Immunometabolism within the tuberculosis granuloma: amino acids, hypoxia, and cellular respiration

Abstract

Tuberculosis (TB) granulomas are compact, organized agglomerations of infected and uninfected macrophages, T cells, neutrophils, and other immune cells. Within the granuloma, several unique metabolic adaptations occur to modify the behavior of immune cells, potentially favoring bacterial persistence balanced with protection against immunopathology. These include the induction of arginase-1 in macrophages to temper nitric oxide (NO) production and block T cell proliferation, inhibition of oxygen-requiring NO production in hypoxic regions, and induction of tryptophan-degrading enzymes that modify T cell proliferation and function. The spatial and time-dependent organization of granulomas further influences immunometabolism, for example through lactate production by activated macrophages, which can induce arginase-1. Although complex, the metabolic changes in and around TB granulomas can be potentially modified by host-directed therapies.
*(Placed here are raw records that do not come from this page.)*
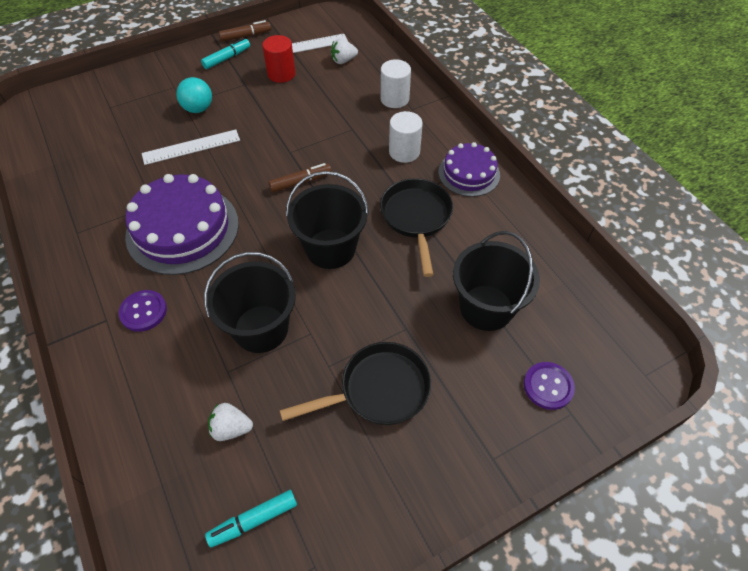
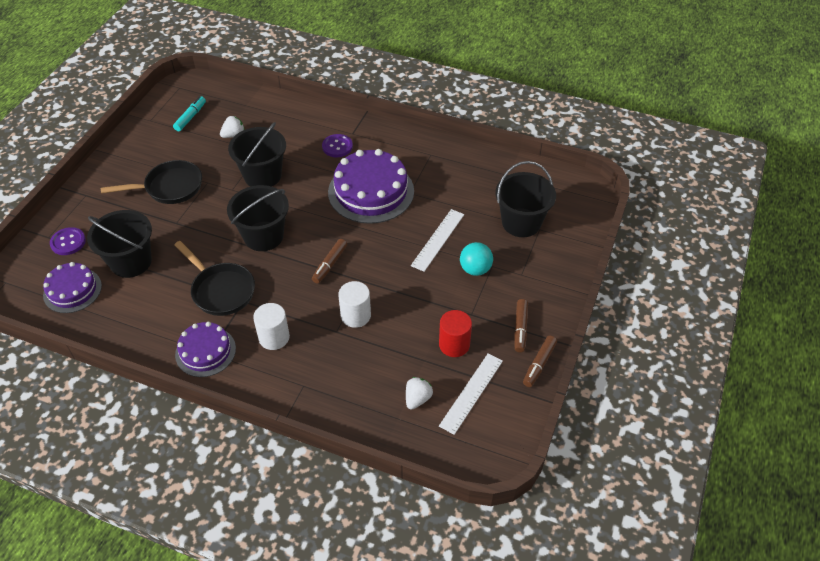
camera: 140 degrees right, 5 degrees down
turquoise marker [201,38,250,69] -> brown marker [514,299,528,352]
black pan [279,342,431,425] -> black pan turned 135 degrees counterclockwise [101,160,202,204]
white cylinder [380,59,411,108] -> white cylinder moved to [338,281,371,328]
none -> purple cake [43,262,102,313]
none -> black bucket [496,161,556,237]

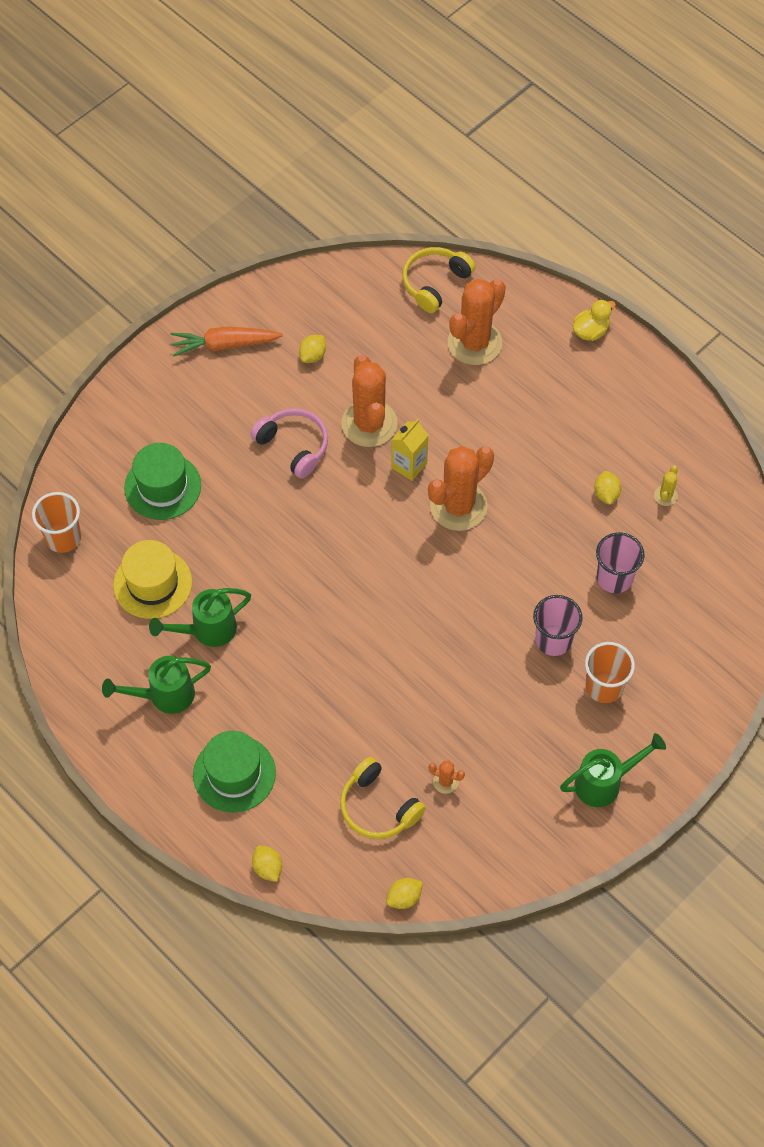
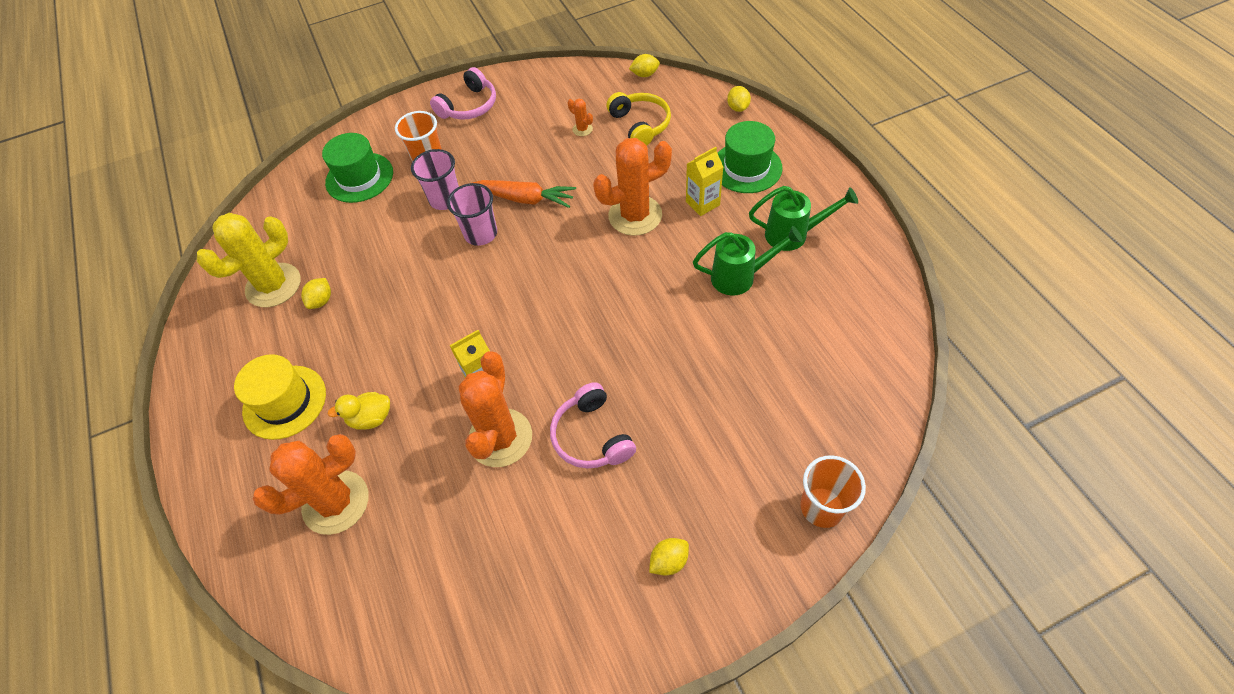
camera: 155 degrees left, 5 degrees down
orange cup [32,492,81,553] -> orange cup moved to [800,455,866,528]
yellow hat [113,540,192,619] -> yellow hat moved to [234,354,326,440]
green hat [124,443,201,520] -> green hat moved to [322,133,393,203]
orange carrot [171,327,283,357] -> orange carrot moved to [473,180,576,208]
yellow lemon [299,335,326,363] -> yellow lemon moved to [649,538,689,576]
yellow headphones [402,247,476,313] -> none
orange cactus [428,446,494,531] -> orange cactus moved to [593,138,672,236]
green watering can [560,733,666,807] -> pink headphones [430,67,496,120]
yellow duck [573,299,616,341] -> yellow duck moved to [328,392,390,430]
pink cup [596,532,645,593] -> pink cup moved to [447,183,497,246]
yellow cactus [654,465,678,506] -> yellow cactus [197,213,301,307], size x2.41
none -> yellow carton [686,147,723,216]

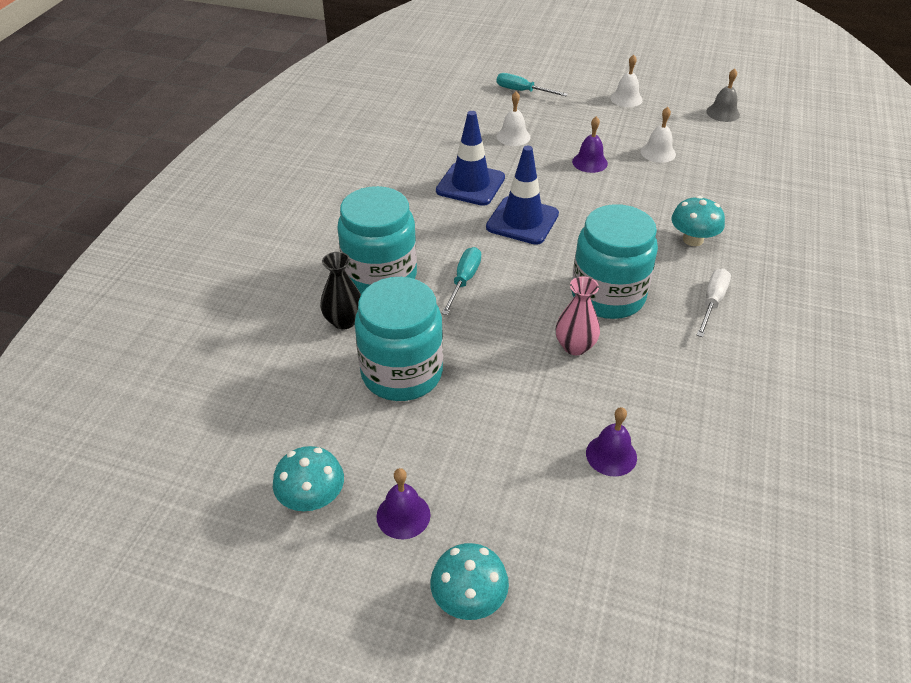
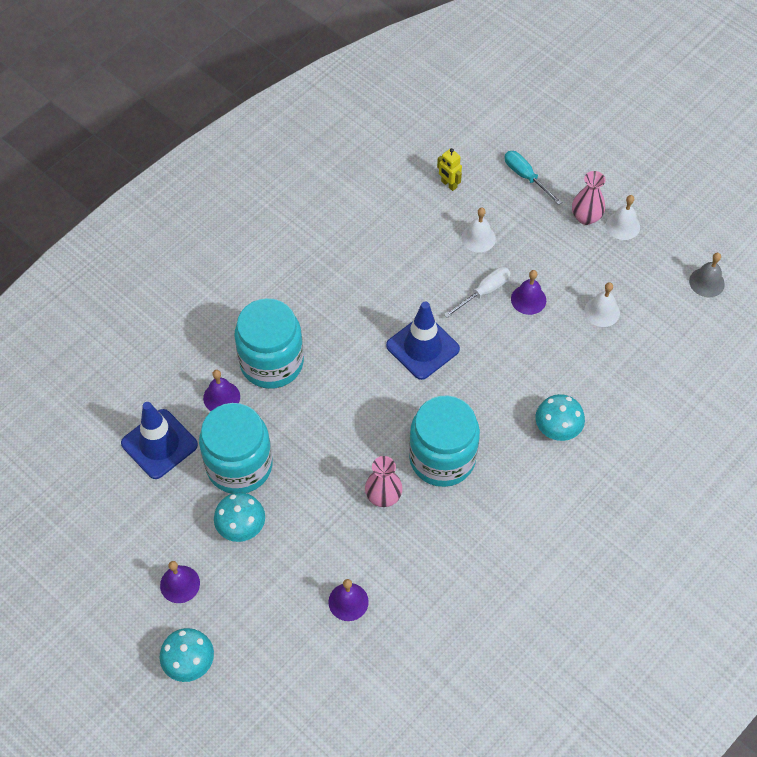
camera: 25 degrees right, 15 degrees up
turquoise mushroom [273,446,344,511] -> turquoise mushroom moved to [214,492,265,542]
black vase [320,252,361,329] -> purple bell [203,370,240,411]
blue traffic cone [436,111,505,206] -> blue traffic cone moved to [121,402,198,479]
turquoise screwdriver [441,247,481,315] -> none
white screwdriver [696,268,731,337] -> white screwdriver moved to [444,267,511,318]
none -> yellow robot [437,148,462,191]
none -> pink vase [572,171,606,225]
While elimination of the TB bacilli is often the goal of any anti-TB therapy, host-directed approaches must also account for the possibility of immunopathologic damage to the lung.
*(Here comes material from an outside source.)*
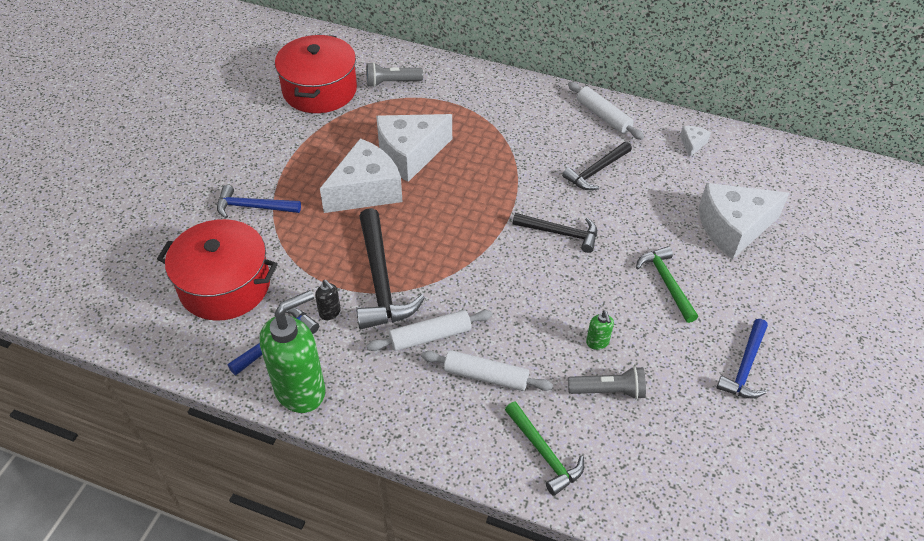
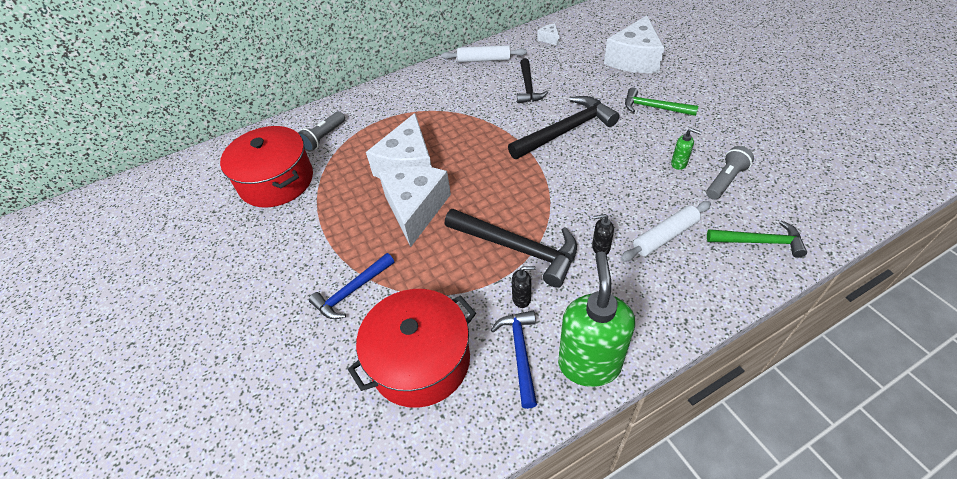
camera: 45 degrees left, 0 degrees up
white rolling pin [366,310,492,351] -> black soap dispenser [592,214,614,254]
black hammer [512,213,597,253] -> black hammer [508,96,620,159], size x1.60
blue hammer [716,319,768,398] -> none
Keywords: Granuloma; Hypoxia; L-arginine; L-tryptophan; Metabolism; Tuberculosis.

Fig. 1. Nutrition and metabolism in tuberculosis granulomas

The tuberculosis granuloma response balances immune-mediated protection and tissue pathology in many ways, including amino acid regulation, hypoxia, and other metabolism alterations.

Fig. 2. Amino acid metabolism in immune cells

A) L-arginine metabolism. B) L-tryptophan metabolism. Abbreviations: iNOS, inducible nitric oxide synthase; Arg, arginase; Ass1; argininosuccinate synthase; Asl, argininosuccinate lyase; IDO, indoleamine 2,3-dioxygenase; Afmid, kynurenine formamidase.
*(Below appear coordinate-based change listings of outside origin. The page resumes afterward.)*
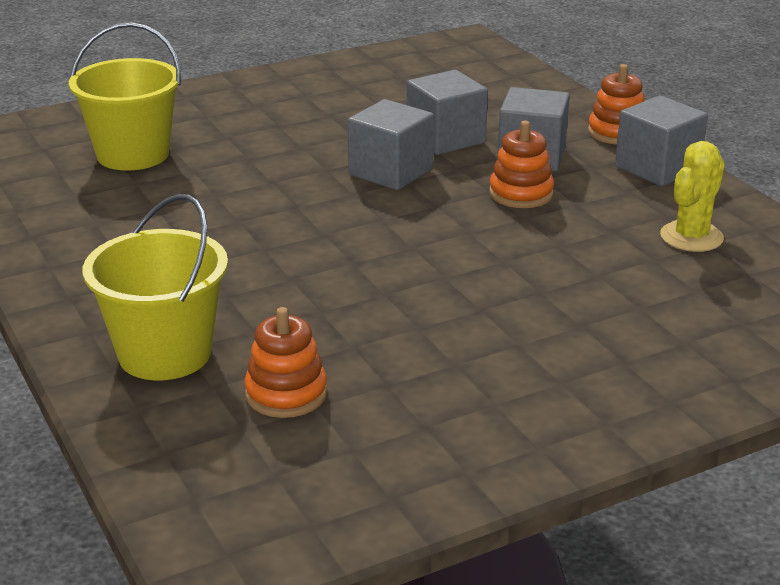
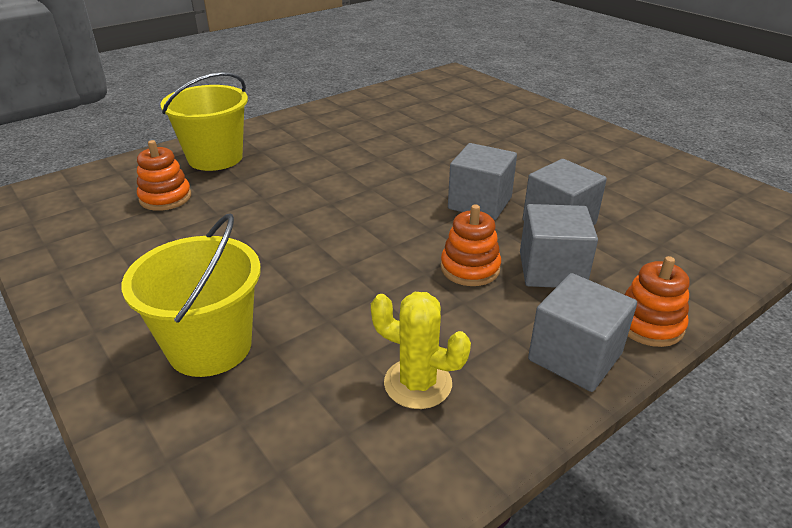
camera: 80 degrees right, 5 degrees up
yellow bucket [69,22,181,171] -> yellow bucket moved to [122,214,261,377]

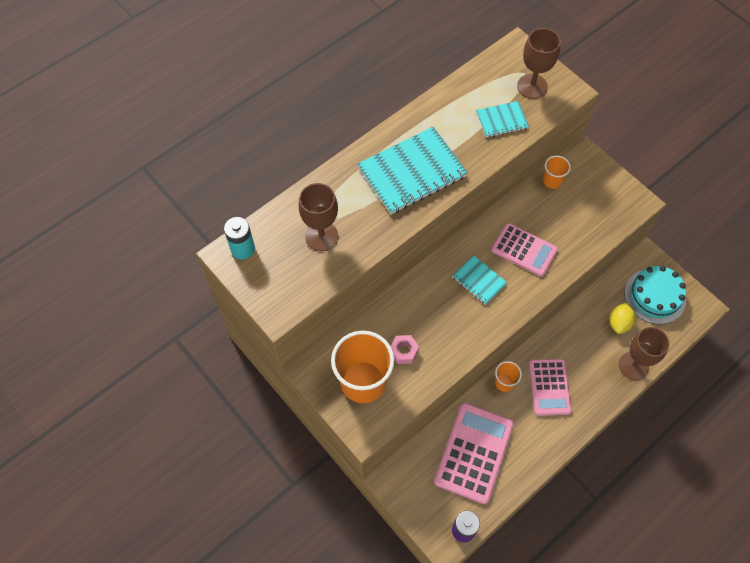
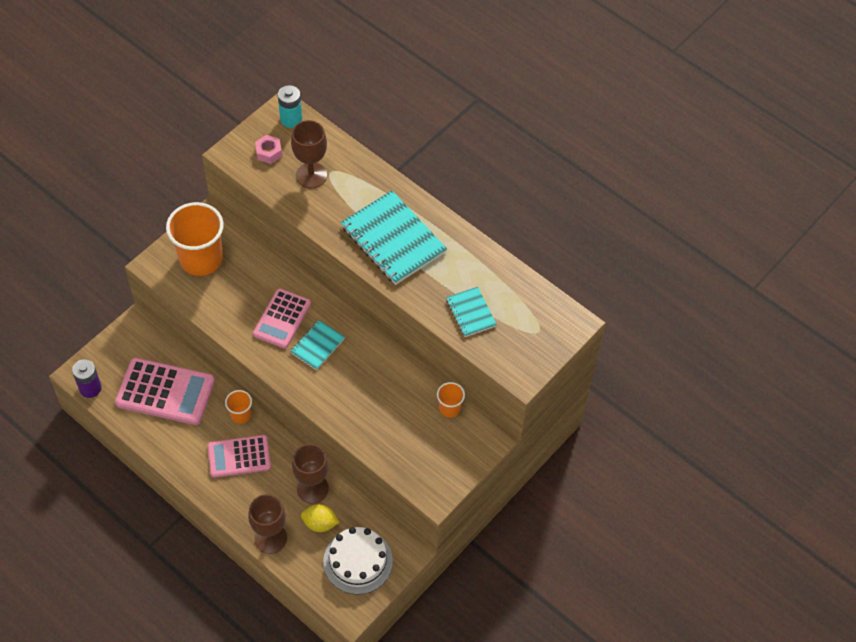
camera: 80 degrees right, 5 degrees down
pink nut [391,335,419,364] -> pink nut moved to [255,135,282,164]
pink calculator [491,223,558,277] -> pink calculator moved to [253,289,311,349]
brown goblet [517,28,561,99] -> brown goblet moved to [292,444,329,504]
turquoise cake [624,266,686,324] -> white cake [323,527,393,595]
Fig. 3. Altered microbicidal agent production and metabolism in hypoxic microenvironments

A) ROS and RNS production in cells within tuberculosis granulomas become less efficient approaching areas of hypoxia. B) Anaerobic glycolysis dominates glucose metabolism in hypoxic microenvironments, leading to lactate production and downstream effectors triggered by lactate (e.g. Arg1). Abbreviations: SOD, superoxide dismutase; MPO, myeloperoxidase.